The Washington Redskins could have made just the right token move.
Colin Kaepernick’s time as a star in the NFL is likely over, and maybe he’ll get a multi-million-dollar settlement for being blackballed by the league. If signing with the Redskins would have cost him any of that money, I am glad the team did not pick him up after Colt McCoy went down with an injury and left one experienced quarterback on the roster. But that’s the only reason.
Otherwise, the Redskins missed a chance to make the right kind of token move. Kaepernick is probably better than half the back-up QBs in the NFL right now, but he still being chastised for kneeling during the national anthem to magnify what he believes is racial injustice in America. The move attracted widespread attention, which protests are intended to do.
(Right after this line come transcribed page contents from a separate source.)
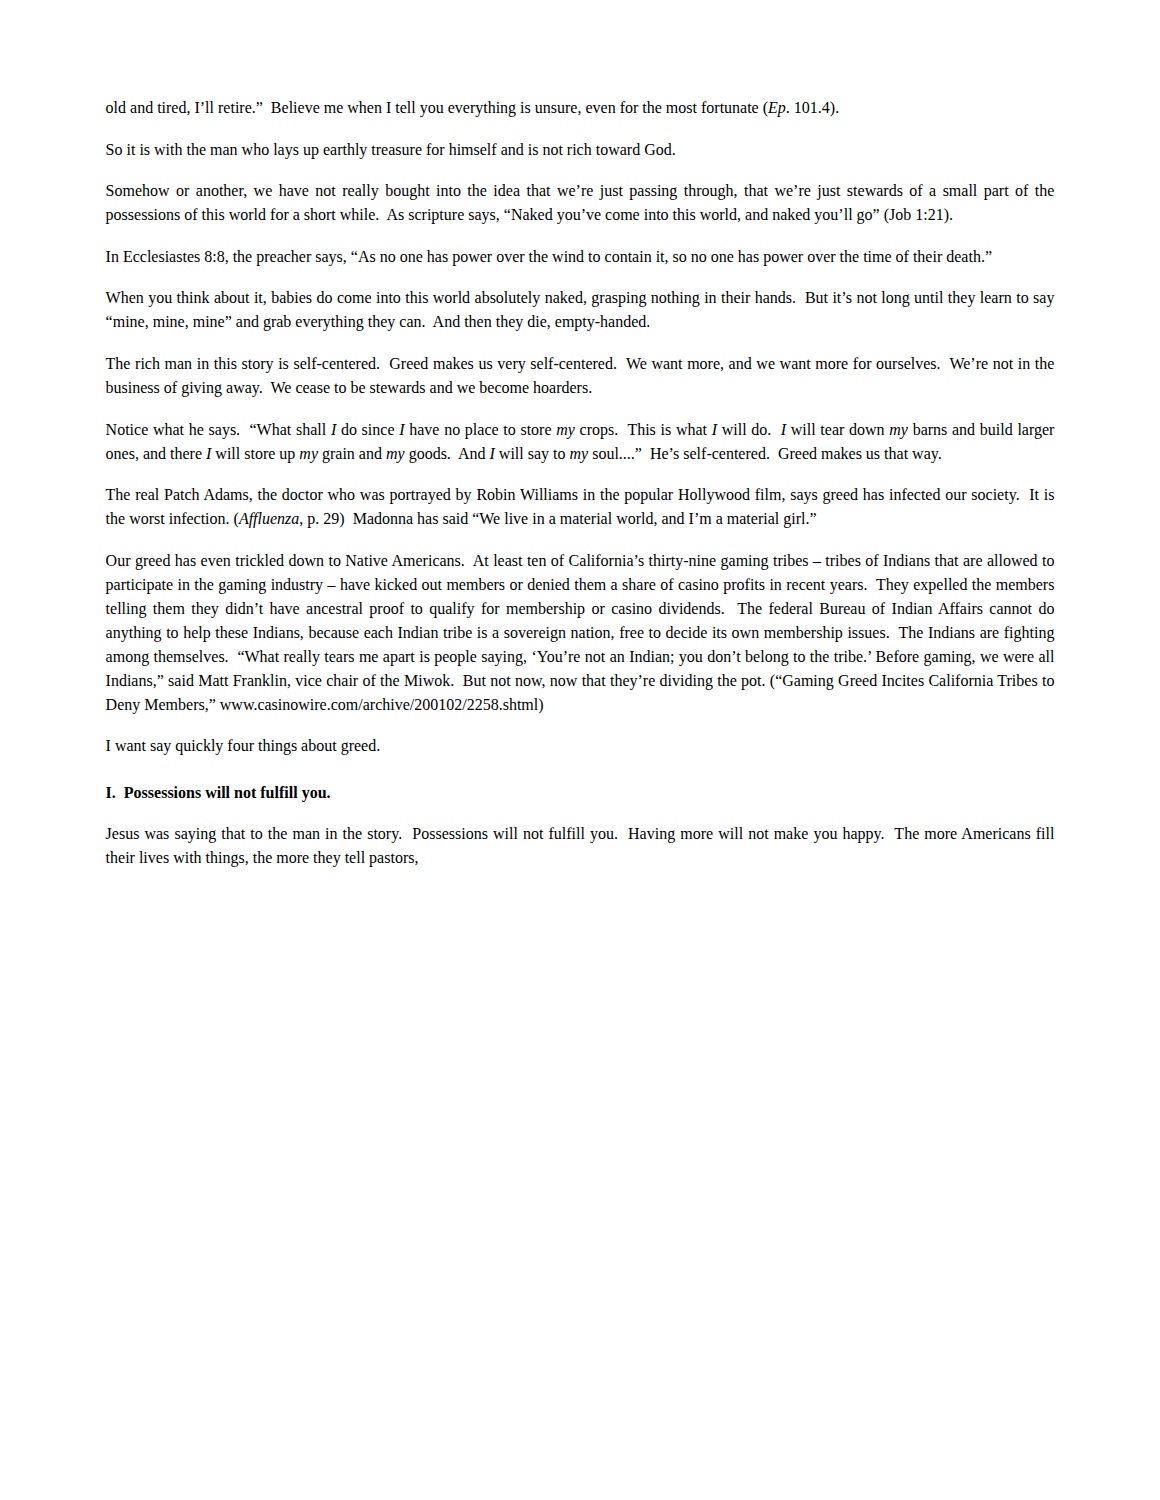old and tired, I’ll retire.” Believe me when I tell you everything is unsure, even for the most fortunate (Ep. 101.4).
So it is with the man who lays up earthly treasure for himself and is not rich toward God.
Somehow or another, we have not really bought into the idea that we’re just passing through, that we’re just stewards of a small part of the possessions of this world for a short while. As scripture says, “Naked you’ve come into this world, and naked you’ll go” (Job 1:21).
In Ecclesiastes 8:8, the preacher says, “As no one has power over the wind to contain it, so no one has power over the time of their death.”
When you think about it, babies do come into this world absolutely naked, grasping nothing in their hands. But it’s not long until they learn to say “mine, mine, mine” and grab everything they can. And then they die, empty-handed.
The rich man in this story is self-centered. Greed makes us very self-centered. We want more, and we want more for ourselves. We’re not in the business of giving away. We cease to be stewards and we become hoarders.
Notice what he says. “What shall I do since I have no place to store my crops. This is what I will do. I will tear down my barns and build larger ones, and there I will store up my grain and my goods. And I will say to my soul....” He’s self-centered. Greed makes us that way.
The real Patch Adams, the doctor who was portrayed by Robin Williams in the popular Hollywood film, says greed has infected our society. It is the worst infection. (Affluenza, p. 29) Madonna has said “We live in a material world, and I’m a material girl.”
Our greed has even trickled down to Native Americans. At least ten of California’s thirty-nine gaming tribes – tribes of Indians that are allowed to participate in the gaming industry – have kicked out members or denied them a share of casino profits in recent years. They expelled the members telling them they didn’t have ancestral proof to qualify for membership or casino dividends. The federal Bureau of Indian Affairs cannot do anything to help these Indians, because each Indian tribe is a sovereign nation, free to decide its own membership issues. The Indians are fighting among themselves. “What really tears me apart is people saying, ‘You’re not an Indian; you don’t belong to the tribe.’ Before gaming, we were all Indians,” said Matt Franklin, vice chair of the Miwok. But not now, now that they’re dividing the pot. (“Gaming Greed Incites California Tribes to Deny Members,” www.casinowire.com/archive/200102/2258.shtml)
I want say quickly four things about greed.
I. Possessions will not fulfill you.
Jesus was saying that to the man in the story. Possessions will not fulfill you. Having more will not make you happy. The more Americans fill their lives with things, the more they tell pastors,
Eric Reid, who joined Kaepernick kneeling, is back in the league with the Panthers. Kaepernick probably could not have salvaged a playoffs spot for the fading ‘Skins, but he deserves to be on a roster somewhere. Washington would have been perfect right under the nose of Donald Trump, who insulted NFL players as he has done with pretty much everyone else in the country.
Redskins coach Jay Gruden and owner Daniel Snyder could have made a statement by signing Kaepernick, which would have alienated some fans by probably warmed the hearts of more. The franchise long ago refused to change its nickname because it claimed no prejudice against Native Americans, and taking Kaepernick would have underscored that stance.
And it might have, finally, put the protest Kaepernick launched into another context – like all other demonstrations that make a point, hope to affect change and move off the front pages. Protesting is no more than giving an opinion, which every citizen is entitled to do under the First Amendment of the Constitution.
Trump does not believe that, and by signing Kaepernick the Redskins could have stuck that very point right the POTUS’ face.